They just don't make things the way they used to.
Today I decided to do my darling husband a favor and mow the lawn. I enjoy mowing the lawn as it gets me out of the house and I cannot hear the children screaming for a snack over the loud engine. Mowing the lawn offers me a good 45 minutes of peace. It rates right up there with getting my teeth cleaned. *Big Sigh* Amazing how things that I used to avoid like the plague are now my favorite activities.
My husband bought our mower a few years ago. We paid well over 500 bucks for this thing. Every year he gets a tune up on it. This I never understand. Personally, if something cost so much it should not only work, it should also poop out diamonds. Our mower does neither.
For a good 30 minutes I huffed and puffed over the mower while I tried to start it. I cursed, I kicked it, I called it "stupid" and probably had the neighbors poised at their windows watching in delight. Our amazing, expensive, "just turn the key" mower will not start! Now I get to drive the mower over to the lawn mower repair guy and pay $100 to get it to start. I wish we lived in Arizona where everyone has rocks that accentuate the color of their house instead of this lousy grass that keeps growing.
When I was a kid, my father never had our mower tuned up. He never had the blades sharpened. He never changed the oil or replaced the spark plugs. Heck, I remember the day my Dad was driving down the street and saw a lawn mower in someones trash so he stopped, tossed it in the trunk, and brought it home. It fired right up and we used that mower for the next 10 years. Sure, it was a fire hazard. Sure, it was eating away the ozone above Chicago. Sure, it may take 20-30 pulls of the chord to get it choking and started. Sure, it may have even only had three wheels at one time and I had to balance it just right to get an even cut... but it worked!

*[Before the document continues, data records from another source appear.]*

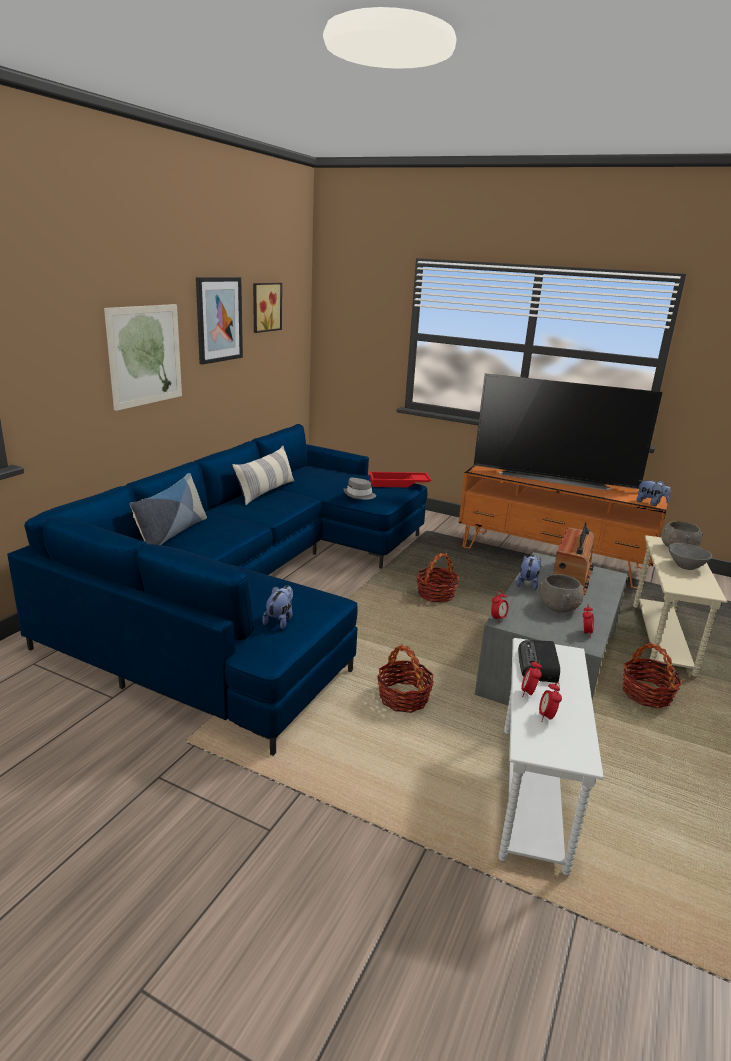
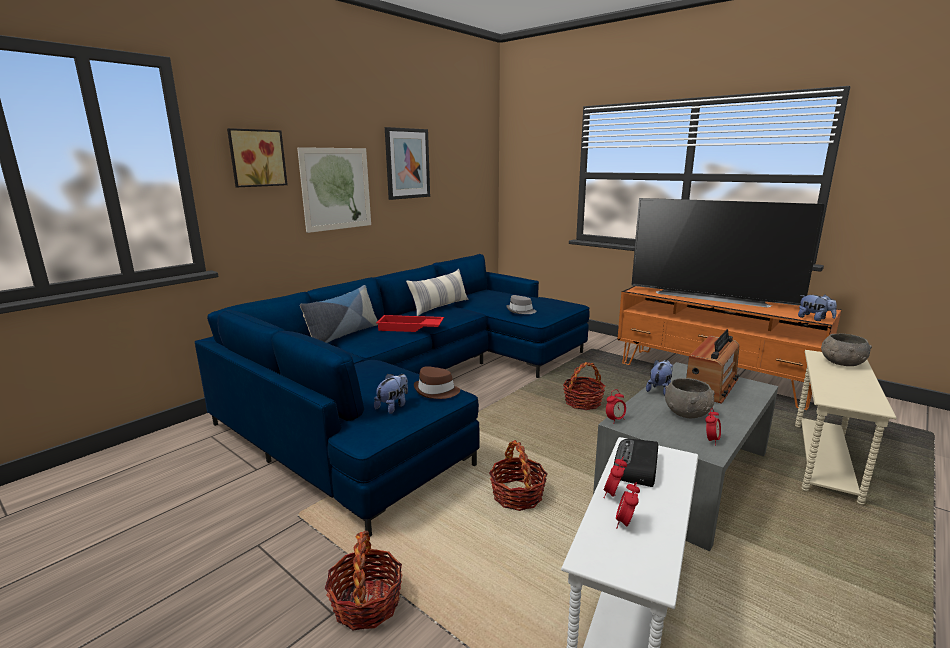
camera: 15 degrees right, 5 degrees down
picture [253,283,282,333] -> picture moved to [227,128,288,187]
red tray [369,472,432,487] -> red tray moved to [376,315,444,332]
basket [622,642,682,709] -> basket moved to [325,531,403,630]
grey bowl [669,543,712,570] -> none
none -> brown hat [414,366,460,399]

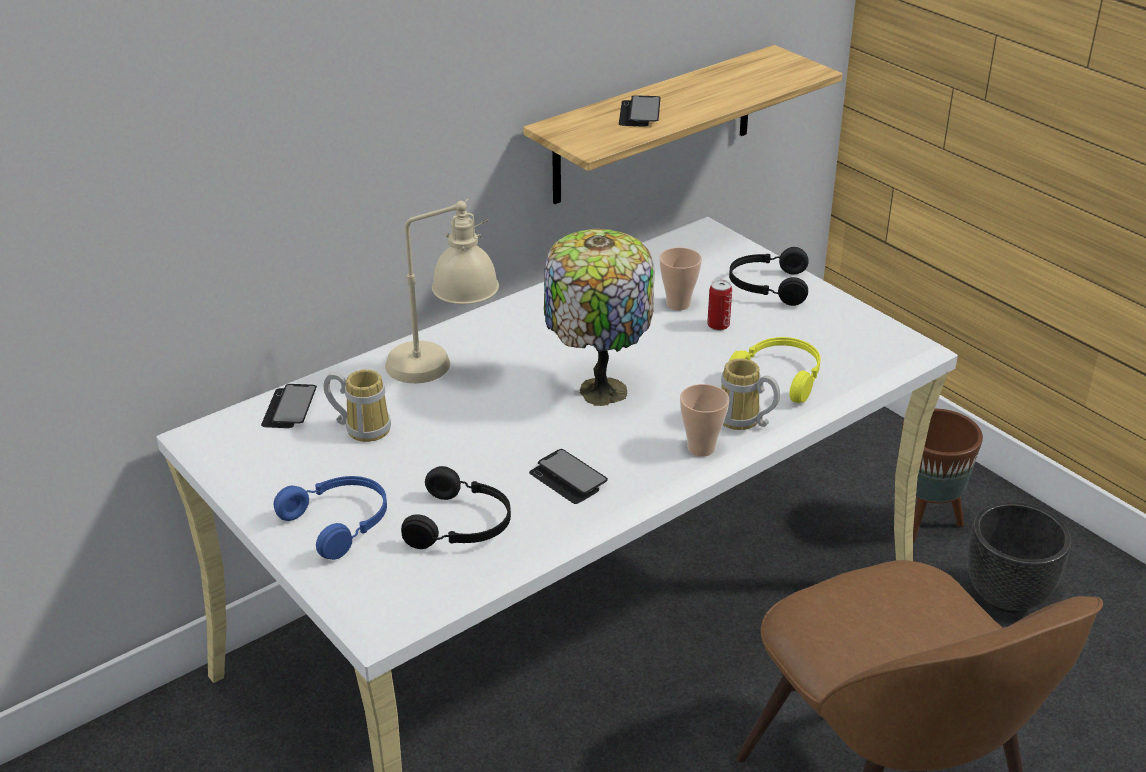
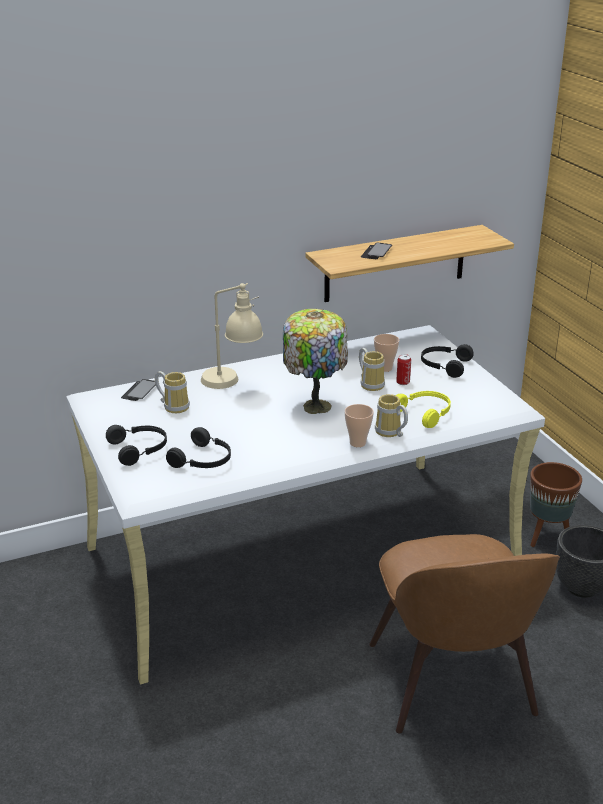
camera: 15 degrees right, 5 degrees down
blue headphones [274,476,387,560] -> black headphones [106,425,167,466]
phone [529,449,608,504] -> none
none -> mug [359,348,385,391]

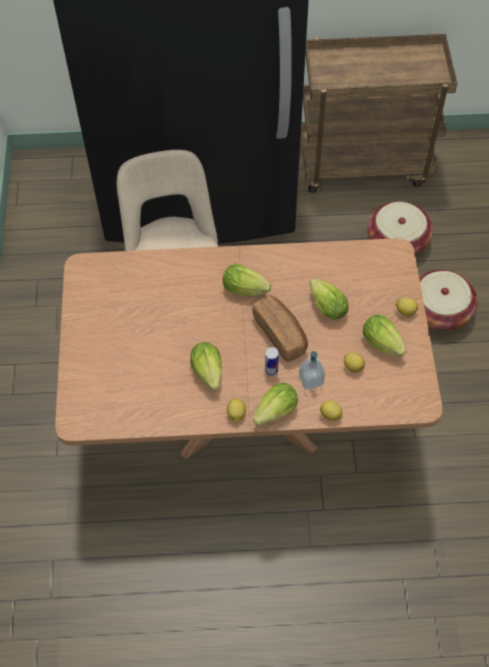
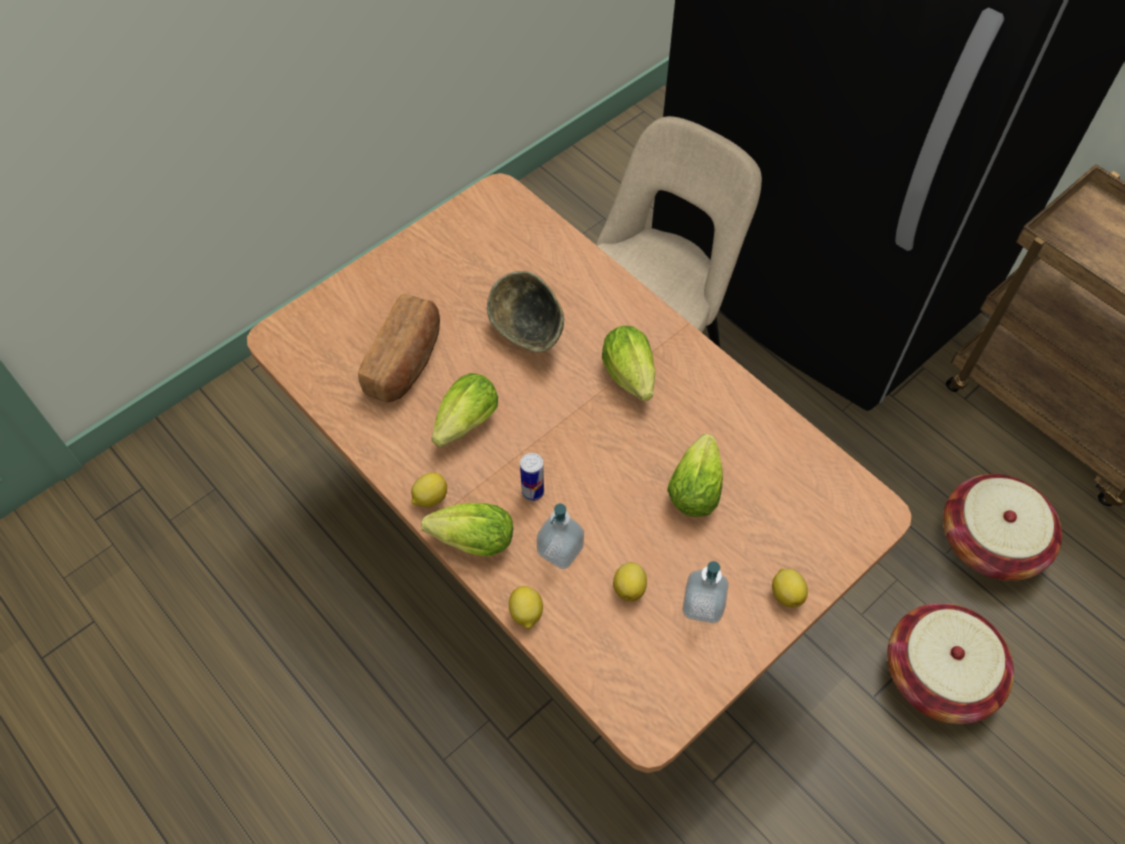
camera: 50 degrees right, 0 degrees up
bread [252,295,308,362] -> bread moved to [358,294,440,402]
lettuce [363,315,407,357] -> soap dispenser [682,561,729,623]
none -> bowl [487,271,564,353]

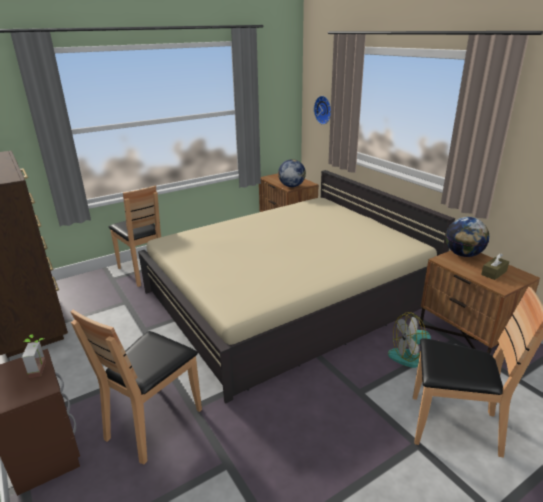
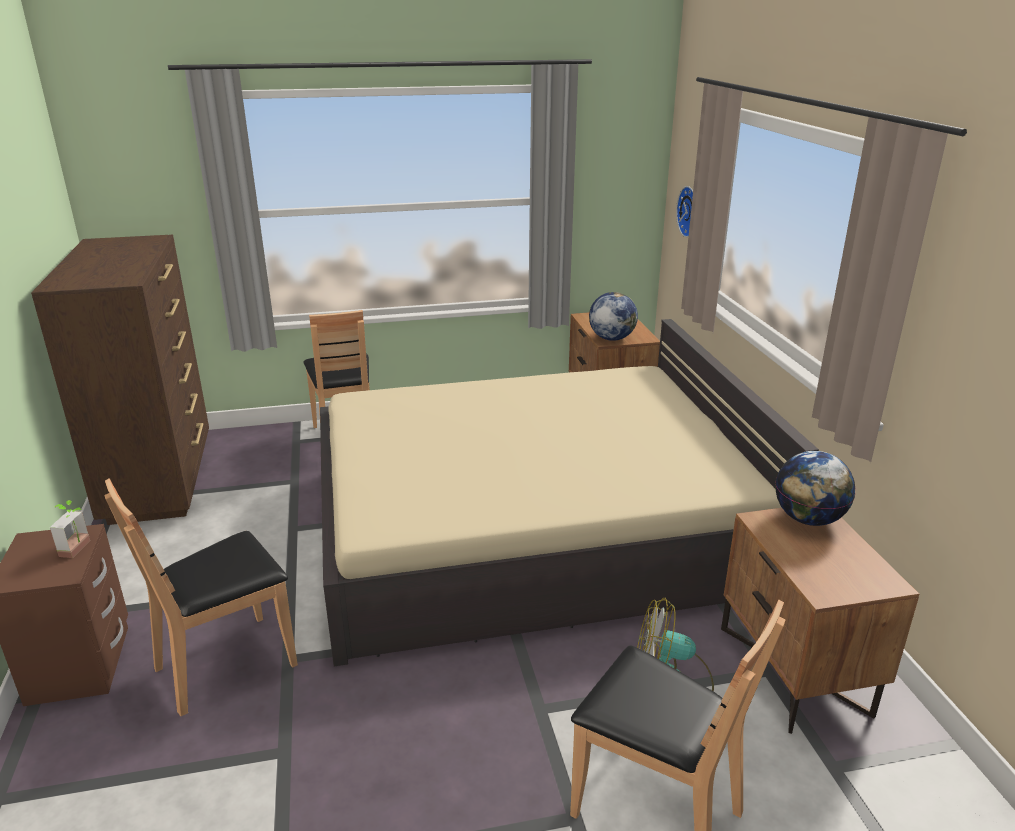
camera: 20 degrees right, 0 degrees up
brown tissue box [481,254,509,280] -> none

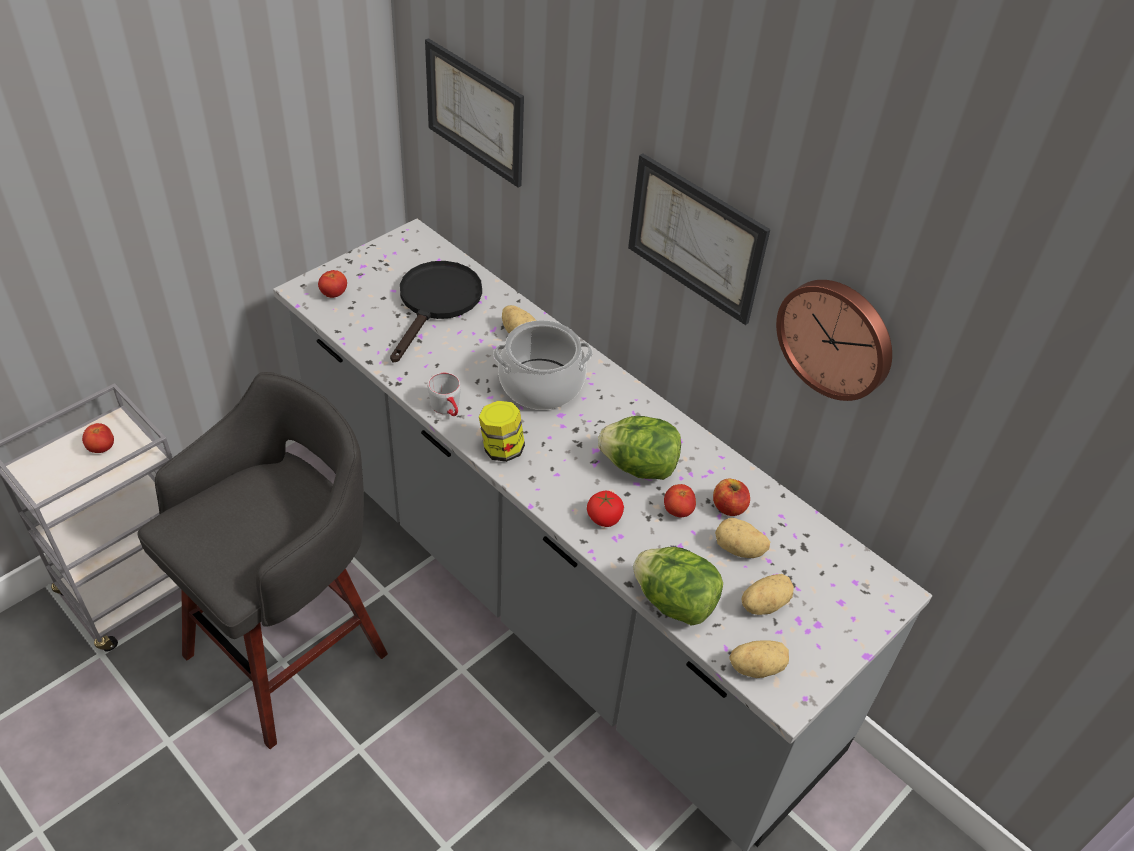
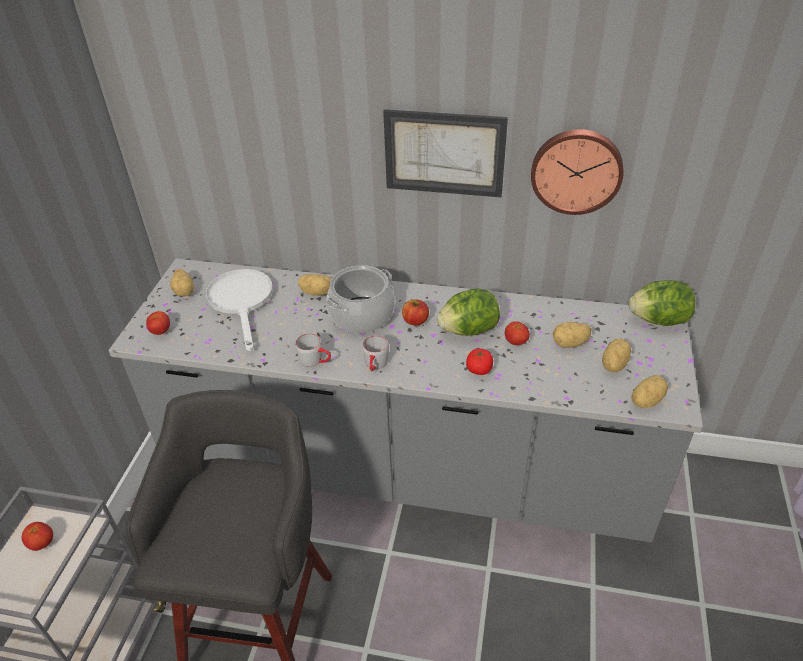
camera: 30 degrees left, 5 degrees down
black frying pan [390,261,482,363] -> white frying pan [206,269,273,351]
picture [425,38,524,188] -> none
jar [479,401,525,462] -> grey mug [362,335,389,371]
lettuce [633,547,723,626] -> lettuce moved to [629,280,695,326]
apple [713,479,750,516] -> apple moved to [402,300,429,325]
none -> potato [170,269,194,296]

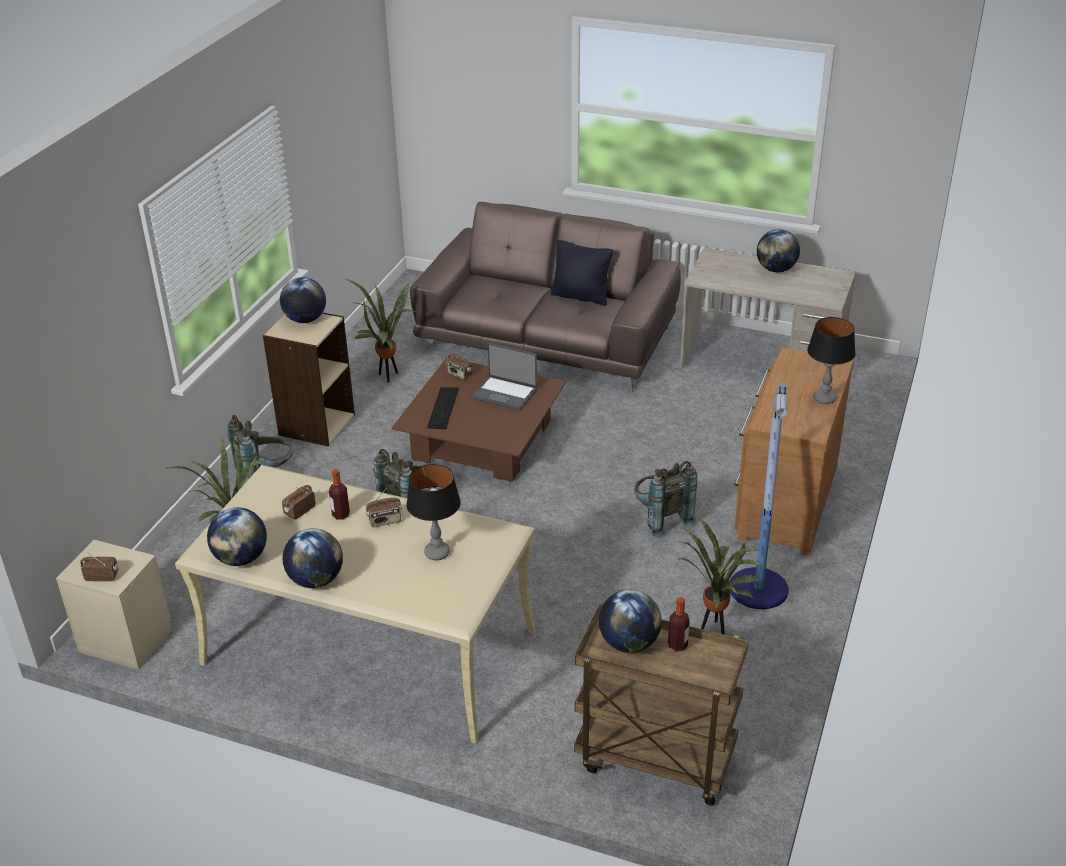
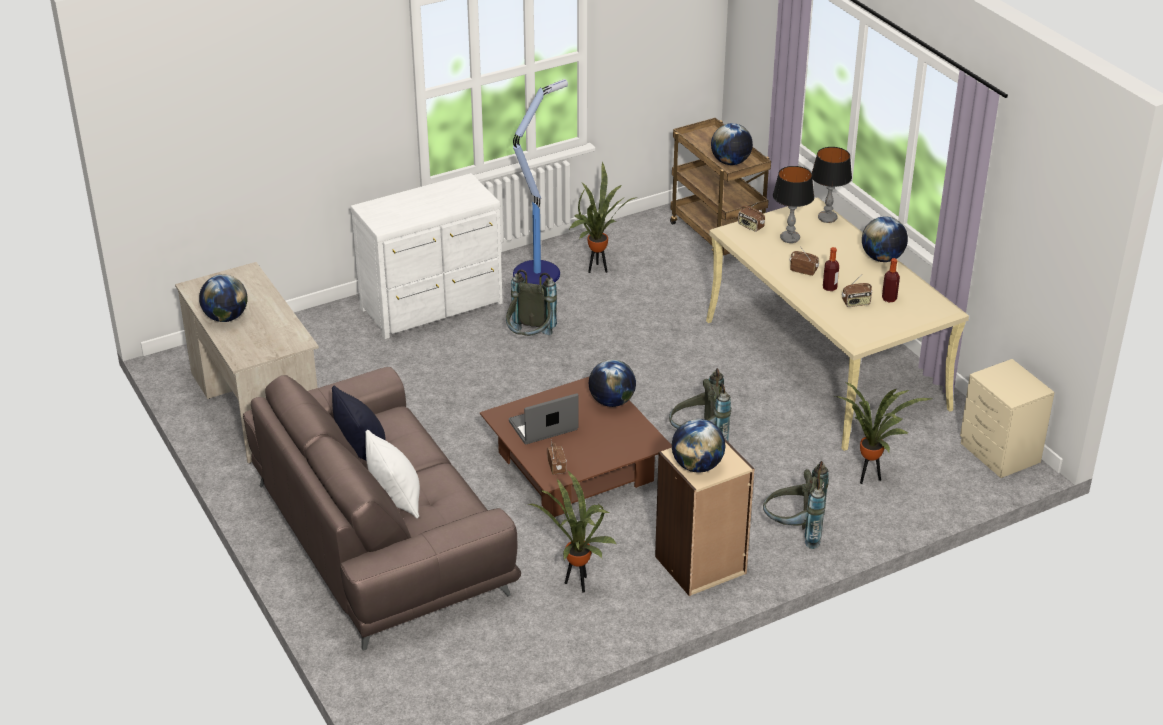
camera: 140 degrees left, 0 degrees up
radio [80,552,118,581] -> radio moved to [738,201,765,232]
globe [207,507,267,566] -> globe moved to [589,359,636,407]
keyboard [427,387,459,429] -> none
laptop [472,343,537,411] -> laptop turned 90 degrees counterclockwise [509,393,579,445]
bottle [668,597,690,651] -> bottle moved to [882,258,900,302]
brown dresser [734,348,854,556] -> white dresser [350,173,503,339]
table lamp [807,317,856,404] -> table lamp moved to [812,147,852,223]
none -> white pillow [365,430,420,519]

We never fertilized. We never aerated. We never thatched. My parent's idea of yard work was to send us kids out with a bucket and tell us to pick all of the dandelions that covered the front lawn.
I bet my father has spent only $27.83 on lawn maintenance his entire life... and that includes the lawn mower that he found in the trash. My husband has spent thousands on lawn maintenance in the past few years alone... and now he has to buy a new lawn mower because I clobbered our $500 one with a hammer just a few moments ago.
Maybe I should see if the gas powered weed whacker will start. The one where you have to push a button, pull a trigger, hold down a lever and squeeze the handle all at the same precise time in order to get it to start. That is my favorite lawn tool. I always feel better after I have yelled and screamed and clobbered a tree with the end of that tool.
Or what about the edger. That is a great tool... especially when I accidentally hit the cement and it sends vibrating pains through my arms. Good times, good times.
My absolute favorite thing about lawn work is that extension chord that you have to drag around the yard. Once I accidentally sliced the extension chord with the weed whacker and did not realize it until I bent down to pull the chord while the whacker was still running and I sent electric shocks through my body. It shot out my big toe like a lightening bolt. I still have the scar to prove it.
Maybe I should go see if the lawn mower has decided to work yet. Maybe I should just call a lawn service. Maybe I should go take a bubble bath.